FRAGMENTO SELECCIONADO ▸
********************
Jueves, 17 Diciembre 2009

Lo que me gusta (y no me gusta) de las Navidades

por David Boscá
Me dejo muchísimas cosas. Conducir el 24 de diciembre camino a casa, el turrón en el salón, los amigos en el supermercado preparando la Nochevieja, los propósitos, la familia, la cena de empresa...
Me gusta cuando llega diciembre y empieza a sentirse el espíritu navideño, pero no me gusta que en noviembre suenen villancicos en los supermercados.

Me gusta mucho pensar que probablemente Jesús nació un 28 de marzo y no en diciembre, donde el belén sería imposible a una temperatura media de 3 grados negativos en Palestina, y me gusta porque cada vez que lo pienso me siento muy pequeñito…

No me gusta que las cadenas de televisión y radio aprovechen estas fechas para banalizar sobre ciertos temas y regalen un montón de cosas y sea todo maravilloso, pero al mismo tiempo me gusta imaginar la sonrisa del niño de un país necesitado que recibe un juguete por primera vez en su vida.

Me gusta recordar aquellos días de ilusión esperando a los reyes en casa de mis abuelos, donde cualquier ruido era motivo de pánico (y alegría). También me gusta el olor de las castañas y de las mazorcas de maíz en el centro de la ciudad.
********************
TAREAS POR REALIZAR ▸
1. En el texto sobre las Navidades, explica en una a tres oraciones por qué al autor le gusta pensar que Jesús nació probablemente un 28 de marzo.
2. Según el texto sobre las Navidades, ¿en qué mes le disgusta al autor que suenen villancicos en los supermercados?
3. Reproduce del texto sobre las Navidades el pasaje que empieza en "Me gusta cuando" y termina en "en su vida.".
********************
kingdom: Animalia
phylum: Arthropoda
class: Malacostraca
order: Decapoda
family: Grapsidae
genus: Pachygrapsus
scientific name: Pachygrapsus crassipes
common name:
********************
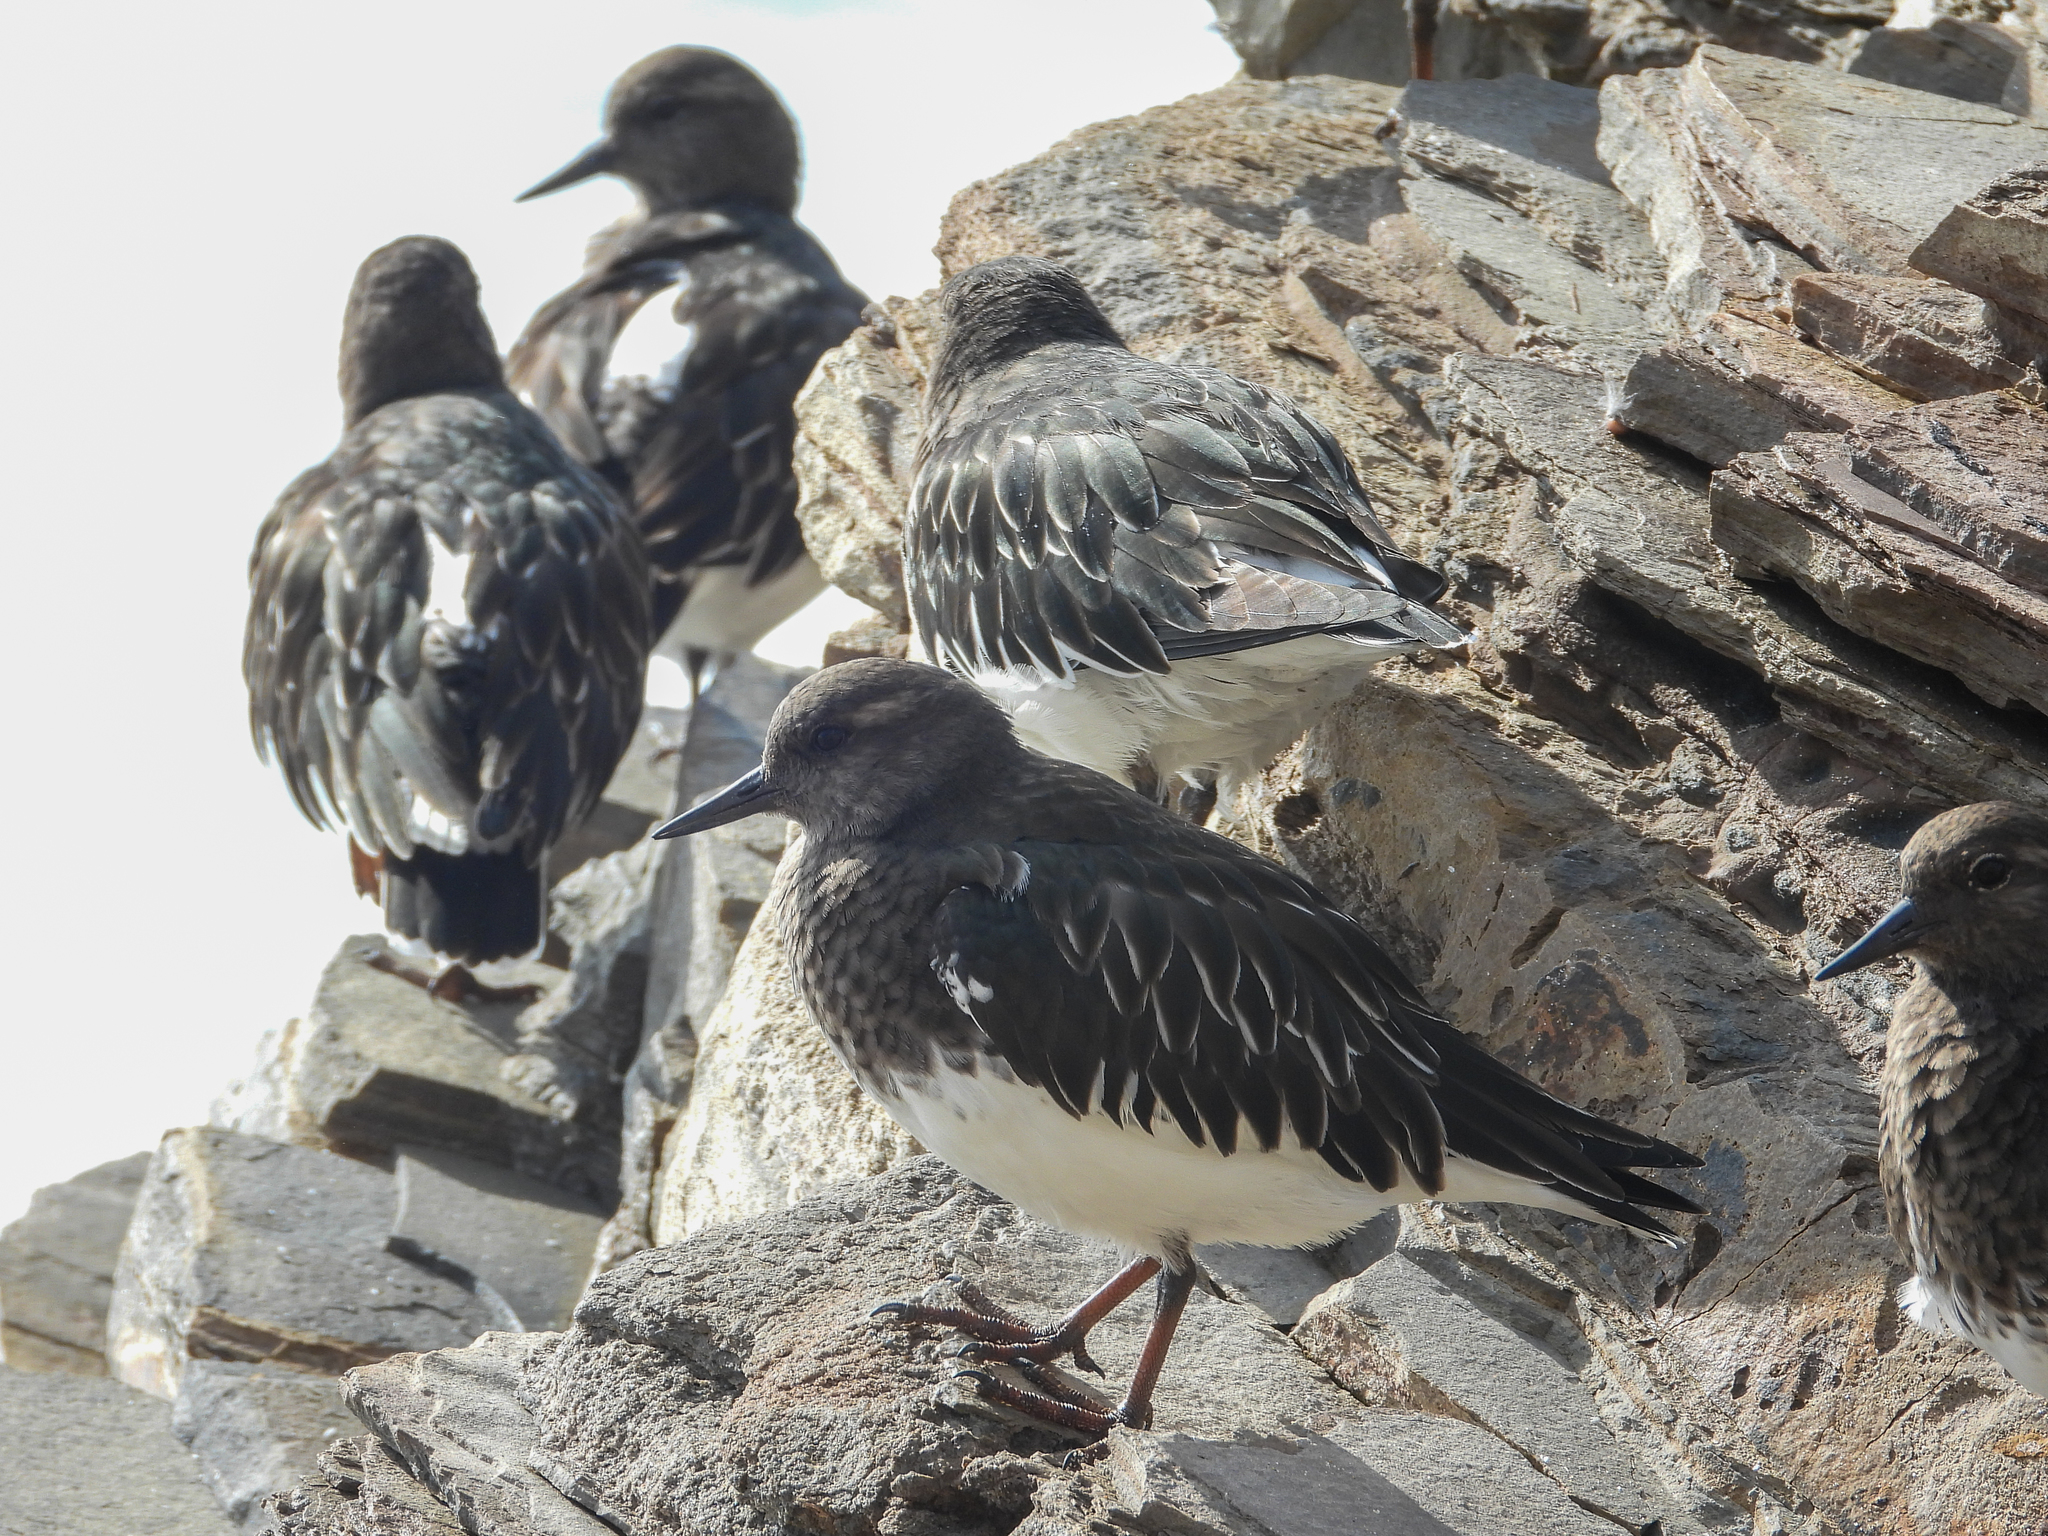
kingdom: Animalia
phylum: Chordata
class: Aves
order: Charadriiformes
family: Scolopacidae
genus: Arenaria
********************
RESPUESTAS NUMERADAS ▸
1. Le gusta porque, cada vez que lo piensa, se siente muy pequeñito.

2. En noviembre.

3.
Me gusta cuando llega diciembre y empieza a sentirse el espíritu navideño, pero no me gusta que en noviembre suenen villancicos en los supermercados.

Me gusta mucho pensar que probablemente Jesús nació un 28 de marzo y no en diciembre, donde el belén sería imposible a una temperatura media de 3 grados negativos en Palestina, y me gusta porque cada vez que lo pienso me siento muy pequeñito…

No me gusta que las cadenas de televisión y radio aprovechen estas fechas para banalizar sobre ciertos temas y regalen un montón de cosas y sea todo maravilloso, pero al mismo tiempo me gusta imaginar la sonrisa del niño de un país necesitado que recibe un juguete por primera vez en su vida.